→ Task to complete: Which lines of the data hold the word "each"? Copy all of them.
[Data shown — start]
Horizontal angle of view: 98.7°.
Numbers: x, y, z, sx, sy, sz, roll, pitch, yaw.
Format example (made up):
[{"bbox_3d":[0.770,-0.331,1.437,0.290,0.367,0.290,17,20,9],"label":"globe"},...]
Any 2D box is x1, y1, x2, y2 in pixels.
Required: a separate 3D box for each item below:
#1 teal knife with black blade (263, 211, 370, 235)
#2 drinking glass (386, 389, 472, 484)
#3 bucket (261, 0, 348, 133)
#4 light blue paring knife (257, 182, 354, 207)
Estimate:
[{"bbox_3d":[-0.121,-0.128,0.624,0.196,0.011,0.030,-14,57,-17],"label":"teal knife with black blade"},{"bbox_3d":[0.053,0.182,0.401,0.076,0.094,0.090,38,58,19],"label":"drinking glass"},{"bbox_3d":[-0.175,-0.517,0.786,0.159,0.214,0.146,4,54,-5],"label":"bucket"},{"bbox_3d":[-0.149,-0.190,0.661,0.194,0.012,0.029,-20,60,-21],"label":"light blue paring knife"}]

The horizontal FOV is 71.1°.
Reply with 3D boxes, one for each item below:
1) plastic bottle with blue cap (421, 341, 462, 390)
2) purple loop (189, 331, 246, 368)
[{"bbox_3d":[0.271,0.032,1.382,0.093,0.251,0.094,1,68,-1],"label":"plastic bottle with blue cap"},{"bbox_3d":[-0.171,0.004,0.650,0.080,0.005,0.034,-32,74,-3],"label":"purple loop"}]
[Data shown — finish]
→ Exercise output:
Required: a separate 3D box for each item below:
Reply with 3D boxes, one for each item below:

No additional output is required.